Read More:- Indigenous Cattle Breeds of India


According to the 2012 Livestock Census data, the country had 512.05 million livestock population and 729.2 million poultry population. During the last five years (2007-12), the percentage change in Indigenous Cattle population was -19.32% in males, -3.38% females in milk, and +6.45% in dry females, thus giving an overall change of -8.94% in Cattle population during the period. Percentage change from 2007 to 2012 in Exotic/crossbred Cattle population was -12.75% in males, +33.49% females in milk, and +38.57% in dry females, thus giving an overall change of +20.18% in the Exotic/crossbred Cattle population during the period.

Whereas, sheep and goat population during this period declined at @9.07% and 3.82%. However, the chicken population was increased by @12.39%. The population of Horses, Ponies, and Mules also increased but the population of Camel, Donkey, Pig has decreased. The total Mithun and Yak in the country have registered a growth of 12.98% and -7.64% respectively, over the previous census and presently the number of Mithuns and Yaks in the country is 0.29 million and 0.07 million respectively.

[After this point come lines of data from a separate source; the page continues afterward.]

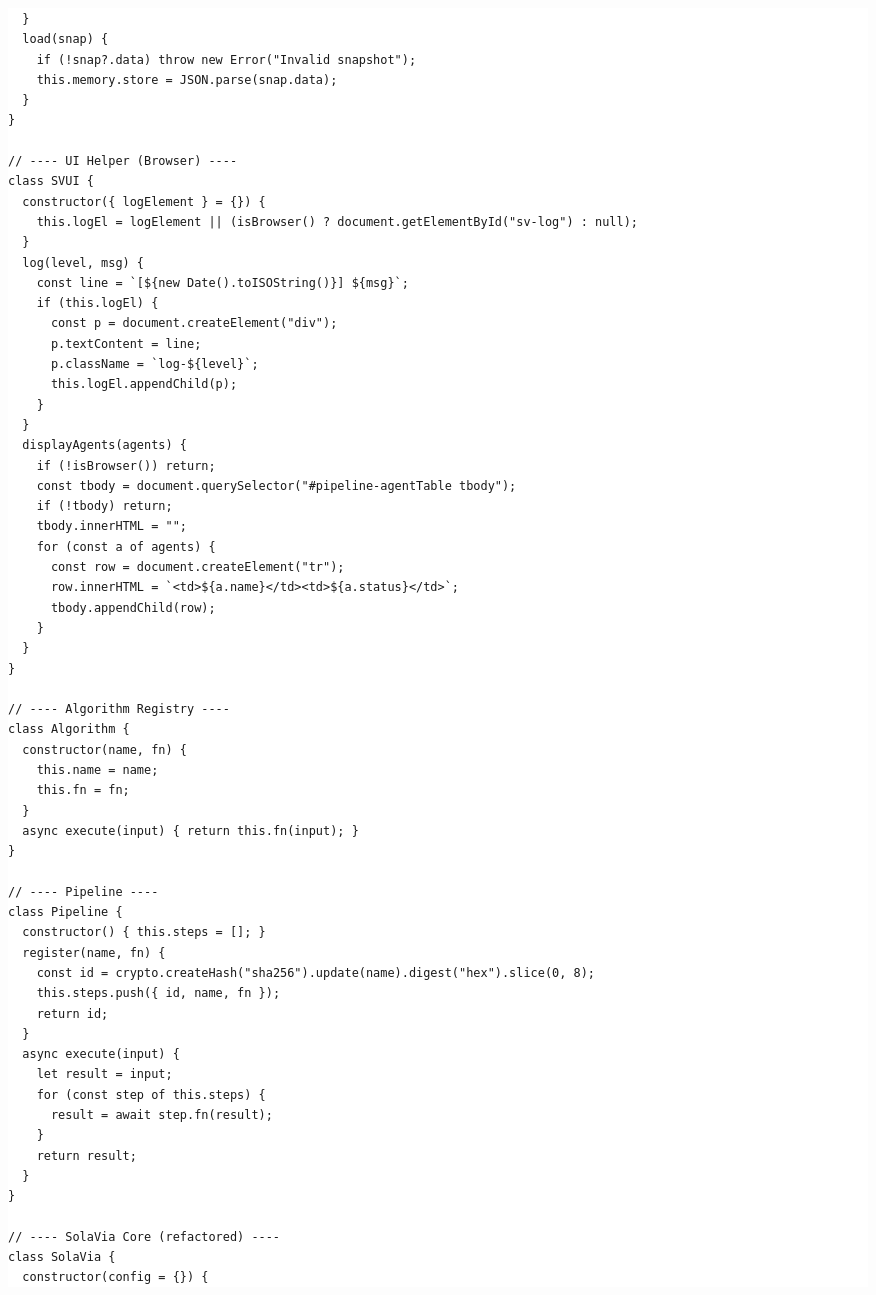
 ```
  }
  load(snap) {
    if (!snap?.data) throw new Error("Invalid snapshot");
    this.memory.store = JSON.parse(snap.data);
  }
}

// ---- UI Helper (Browser) ----
class SVUI {
  constructor({ logElement } = {}) {
    this.logEl = logElement || (isBrowser() ? document.getElementById("sv-log") : null);
  }
  log(level, msg) {
    const line = `[${new Date().toISOString()}] ${msg}`;
    if (this.logEl) {
      const p = document.createElement("div");
      p.textContent = line;
      p.className = `log-${level}`;
      this.logEl.appendChild(p);
    }
  }
  displayAgents(agents) {
    if (!isBrowser()) return;
    const tbody = document.querySelector("#pipeline-agentTable tbody");
    if (!tbody) return;
    tbody.innerHTML = "";
    for (const a of agents) {
      const row = document.createElement("tr");
      row.innerHTML = `<td>${a.name}</td><td>${a.status}</td>`;
      tbody.appendChild(row);
    }
  }
}

// ---- Algorithm Registry ----
class Algorithm {
  constructor(name, fn) {
    this.name = name;
    this.fn = fn;
  }
  async execute(input) { return this.fn(input); }
}

// ---- Pipeline ----
class Pipeline {
  constructor() { this.steps = []; }
  register(name, fn) {
    const id = crypto.createHash("sha256").update(name).digest("hex").slice(0, 8);
    this.steps.push({ id, name, fn });
    return id;
  }
  async execute(input) {
    let result = input;
    for (const step of this.steps) {
      result = await step.fn(result);
    }
    return result;
  }
}

// ---- SolaVia Core (refactored) ----
class SolaVia {
  constructor(config = {}) {
```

Although, we possess a large number of well-defined cattle and buffalo breeds, yet about 66.14% of cattle and 43.37% of buffaloes are non-descript. About 22.14% of cattle and 17.05% buffaloes are purebred while the rest may be graded animals of recognized breeds.

These diverse population groups are reared in small herd sizes of 2-3 animals mainly by small, marginal, and landless farmers of different socio-economic levels.

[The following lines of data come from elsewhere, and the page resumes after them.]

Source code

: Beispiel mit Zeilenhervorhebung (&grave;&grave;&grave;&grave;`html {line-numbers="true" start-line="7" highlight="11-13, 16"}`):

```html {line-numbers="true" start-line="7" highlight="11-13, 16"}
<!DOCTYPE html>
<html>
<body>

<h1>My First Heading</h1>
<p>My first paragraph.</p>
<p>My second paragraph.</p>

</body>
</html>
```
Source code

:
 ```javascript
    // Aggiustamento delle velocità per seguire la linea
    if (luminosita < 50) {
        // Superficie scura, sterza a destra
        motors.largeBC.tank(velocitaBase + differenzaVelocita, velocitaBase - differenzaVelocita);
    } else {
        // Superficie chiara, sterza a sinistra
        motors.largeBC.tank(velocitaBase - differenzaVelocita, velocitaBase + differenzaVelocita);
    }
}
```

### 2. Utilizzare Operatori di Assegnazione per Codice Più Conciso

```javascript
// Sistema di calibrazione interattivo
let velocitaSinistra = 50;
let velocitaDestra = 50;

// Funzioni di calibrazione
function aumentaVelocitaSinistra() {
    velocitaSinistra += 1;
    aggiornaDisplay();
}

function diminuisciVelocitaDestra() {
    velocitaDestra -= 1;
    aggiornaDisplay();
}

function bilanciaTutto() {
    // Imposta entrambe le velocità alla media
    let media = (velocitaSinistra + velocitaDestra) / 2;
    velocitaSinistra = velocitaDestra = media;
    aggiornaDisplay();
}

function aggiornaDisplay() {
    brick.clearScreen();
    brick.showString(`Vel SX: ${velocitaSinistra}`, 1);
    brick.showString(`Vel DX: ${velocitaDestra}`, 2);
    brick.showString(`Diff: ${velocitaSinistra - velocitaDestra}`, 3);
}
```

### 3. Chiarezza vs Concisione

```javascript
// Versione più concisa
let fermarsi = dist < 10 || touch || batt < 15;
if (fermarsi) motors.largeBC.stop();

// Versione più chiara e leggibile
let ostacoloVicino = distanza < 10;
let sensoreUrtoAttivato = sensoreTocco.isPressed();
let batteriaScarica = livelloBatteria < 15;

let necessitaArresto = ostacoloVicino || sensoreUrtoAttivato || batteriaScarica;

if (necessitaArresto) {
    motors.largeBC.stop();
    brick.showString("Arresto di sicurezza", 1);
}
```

The native farm animal genetic resources possess unique genes and combinations of genes which are responsible for disease resistance, stress resistance, quality animal products, feed efficiency, and many more traits of economic and environment importance. In the present era of fast pace of transformation of agriculture and animal production scenario to meet the burgeoning needs of the human population, only a few high producing farm animal breeds within some species are fast replacing the low yielding and relatively economically non-viable breeds and species.

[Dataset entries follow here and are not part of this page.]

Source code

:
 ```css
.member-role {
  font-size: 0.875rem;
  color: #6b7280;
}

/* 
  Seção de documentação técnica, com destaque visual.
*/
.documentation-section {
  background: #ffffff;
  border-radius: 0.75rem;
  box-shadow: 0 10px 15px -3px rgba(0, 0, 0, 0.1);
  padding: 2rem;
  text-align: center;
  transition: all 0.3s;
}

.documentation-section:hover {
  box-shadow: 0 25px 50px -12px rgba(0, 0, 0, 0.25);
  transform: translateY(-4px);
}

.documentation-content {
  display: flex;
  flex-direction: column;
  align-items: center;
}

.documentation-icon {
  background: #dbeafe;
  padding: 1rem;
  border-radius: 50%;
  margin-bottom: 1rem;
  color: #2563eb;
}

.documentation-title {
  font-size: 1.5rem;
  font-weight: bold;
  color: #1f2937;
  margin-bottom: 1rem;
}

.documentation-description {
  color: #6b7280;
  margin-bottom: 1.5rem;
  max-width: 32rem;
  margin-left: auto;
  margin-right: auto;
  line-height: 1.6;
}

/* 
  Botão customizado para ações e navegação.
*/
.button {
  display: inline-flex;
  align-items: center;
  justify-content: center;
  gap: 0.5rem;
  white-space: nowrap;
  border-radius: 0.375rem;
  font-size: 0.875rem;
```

 As a result, a large number of farm animal species and breeds are being lost. It is due to changing agricultural scenario with the increasing transformation of pasture lands into intensive and mechanized cultivation coupled with a lack of effective and planned breeding policy and indiscriminate use of exotic germplasm.

As a result, a large number of local breeds are getting endangered at an alarming rate. If this trend is not reversed, the invaluable native germplasm which has the inherent capacity to withstand abiotic and biotic stress under tropical conditions, possessing unique genes for better feed conversion efficiency and adaptation to local management and environment would grossly be depleted or even lost forever.

Therefore, concerted efforts by all stakeholders engaged in the farm animal sector are required to ensure not only the conservation of such threatened farm animal breeds but also bringing their sustainable development and utilization in India.